Feraferia

Formation 1967
Type New Religious Movement
Founder
Frederick Adams

Feraferia is a Nevada City, California-based Neopagan community, practicing Hellenic-inspired Goddess worship.

The founder of the group, Frederick McLaren Charles Adams II, met and was deeply influenced by Robert Graves and his book The White Goddess. In 1957, Adams founded the classically inspired Fellowship of Hesperides and in 1959, he started a multi-family intentional community in Sierra Madre, California. Feraferia was established 1967 in southern California as a continuation of the Fellowship of Hesperides, and as such, it is one of the oldest organizations of Neopaganism in the United States.[1][2]

During the 1970s, Adams, with Carroll "Poke" Runyon of the Ordo Templi Astartes, and Oberon Zell of the Church of All Worlds formed The Council of Themis, the first attempt to unite various hermetic, Neopagan, and ceremonial magic groups in the United States.
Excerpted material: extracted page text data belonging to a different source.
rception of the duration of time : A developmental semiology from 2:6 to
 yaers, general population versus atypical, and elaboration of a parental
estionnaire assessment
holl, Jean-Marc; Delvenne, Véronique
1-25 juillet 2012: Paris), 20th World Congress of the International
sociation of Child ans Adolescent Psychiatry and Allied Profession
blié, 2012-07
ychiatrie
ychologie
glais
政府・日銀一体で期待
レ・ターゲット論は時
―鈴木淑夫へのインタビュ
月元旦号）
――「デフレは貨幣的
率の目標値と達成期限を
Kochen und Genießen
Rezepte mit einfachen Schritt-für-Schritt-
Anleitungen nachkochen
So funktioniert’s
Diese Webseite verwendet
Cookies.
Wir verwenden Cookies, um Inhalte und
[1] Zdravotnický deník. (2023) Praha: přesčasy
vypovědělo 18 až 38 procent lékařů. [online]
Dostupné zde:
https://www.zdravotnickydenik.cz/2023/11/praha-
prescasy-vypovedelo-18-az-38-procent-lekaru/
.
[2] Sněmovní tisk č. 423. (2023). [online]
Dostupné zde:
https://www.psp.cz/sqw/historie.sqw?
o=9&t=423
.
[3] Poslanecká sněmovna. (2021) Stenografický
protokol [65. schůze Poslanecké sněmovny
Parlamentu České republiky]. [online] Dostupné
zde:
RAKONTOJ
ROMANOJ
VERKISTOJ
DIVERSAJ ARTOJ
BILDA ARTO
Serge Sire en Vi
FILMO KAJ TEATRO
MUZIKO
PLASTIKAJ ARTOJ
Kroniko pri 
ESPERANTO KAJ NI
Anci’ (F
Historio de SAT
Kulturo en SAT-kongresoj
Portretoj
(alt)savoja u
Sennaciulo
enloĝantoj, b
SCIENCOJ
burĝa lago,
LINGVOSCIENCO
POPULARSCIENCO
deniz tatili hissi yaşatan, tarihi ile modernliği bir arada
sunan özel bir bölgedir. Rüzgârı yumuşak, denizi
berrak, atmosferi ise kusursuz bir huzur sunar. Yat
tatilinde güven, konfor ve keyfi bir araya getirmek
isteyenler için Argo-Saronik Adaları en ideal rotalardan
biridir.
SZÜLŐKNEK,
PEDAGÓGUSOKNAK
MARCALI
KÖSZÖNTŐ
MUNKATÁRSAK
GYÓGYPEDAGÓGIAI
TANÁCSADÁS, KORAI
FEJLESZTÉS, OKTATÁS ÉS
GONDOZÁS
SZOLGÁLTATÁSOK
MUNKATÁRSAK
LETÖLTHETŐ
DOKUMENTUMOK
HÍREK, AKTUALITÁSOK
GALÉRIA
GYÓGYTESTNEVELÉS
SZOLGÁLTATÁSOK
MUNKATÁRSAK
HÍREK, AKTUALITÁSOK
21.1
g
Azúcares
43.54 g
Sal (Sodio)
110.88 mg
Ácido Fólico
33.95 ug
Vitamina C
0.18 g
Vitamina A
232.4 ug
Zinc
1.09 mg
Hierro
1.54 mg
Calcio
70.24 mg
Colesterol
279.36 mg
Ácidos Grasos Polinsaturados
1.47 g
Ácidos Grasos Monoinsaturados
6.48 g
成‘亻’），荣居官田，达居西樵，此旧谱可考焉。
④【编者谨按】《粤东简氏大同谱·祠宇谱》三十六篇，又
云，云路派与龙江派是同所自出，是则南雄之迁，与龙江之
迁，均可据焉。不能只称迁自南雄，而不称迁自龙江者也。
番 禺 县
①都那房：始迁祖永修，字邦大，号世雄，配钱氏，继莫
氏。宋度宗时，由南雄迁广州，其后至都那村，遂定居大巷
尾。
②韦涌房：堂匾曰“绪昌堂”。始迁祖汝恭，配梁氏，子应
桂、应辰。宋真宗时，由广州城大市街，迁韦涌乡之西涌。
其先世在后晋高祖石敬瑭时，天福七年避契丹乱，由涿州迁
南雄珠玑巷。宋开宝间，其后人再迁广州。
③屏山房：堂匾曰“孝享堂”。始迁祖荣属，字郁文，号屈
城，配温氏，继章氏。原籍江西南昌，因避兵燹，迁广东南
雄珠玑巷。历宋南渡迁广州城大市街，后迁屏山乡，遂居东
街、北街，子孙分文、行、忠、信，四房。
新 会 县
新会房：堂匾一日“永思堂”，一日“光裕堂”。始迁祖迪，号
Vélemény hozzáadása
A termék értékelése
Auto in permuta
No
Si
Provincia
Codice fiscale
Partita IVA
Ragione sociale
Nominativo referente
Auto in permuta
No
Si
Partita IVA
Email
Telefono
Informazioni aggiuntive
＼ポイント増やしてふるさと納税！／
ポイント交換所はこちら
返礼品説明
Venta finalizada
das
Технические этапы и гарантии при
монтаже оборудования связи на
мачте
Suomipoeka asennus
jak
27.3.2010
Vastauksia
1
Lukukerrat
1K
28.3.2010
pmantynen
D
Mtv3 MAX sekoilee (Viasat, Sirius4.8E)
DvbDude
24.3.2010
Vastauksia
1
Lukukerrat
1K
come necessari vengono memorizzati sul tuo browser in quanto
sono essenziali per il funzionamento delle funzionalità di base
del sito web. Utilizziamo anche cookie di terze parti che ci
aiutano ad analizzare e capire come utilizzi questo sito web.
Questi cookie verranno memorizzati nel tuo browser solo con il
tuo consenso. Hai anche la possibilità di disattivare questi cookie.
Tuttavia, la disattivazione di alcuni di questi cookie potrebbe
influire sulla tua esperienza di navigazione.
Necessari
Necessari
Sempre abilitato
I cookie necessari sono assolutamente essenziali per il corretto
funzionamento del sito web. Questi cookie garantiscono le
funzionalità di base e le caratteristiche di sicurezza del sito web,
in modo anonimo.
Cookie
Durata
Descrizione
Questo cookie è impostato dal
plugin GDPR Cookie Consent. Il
Adams, and Feraferia, were represented in Runyon's early Neopagan magazine, The 7th Ray, with Adams illustrating as well as writing, expositions on the Feraferia approach to what later became known as the Goddess movement.

Adams died in August 2008.

References

  1. Robert S. Ellwood, Notes on a Neopagan Religious Group in America, History of Religions (1971).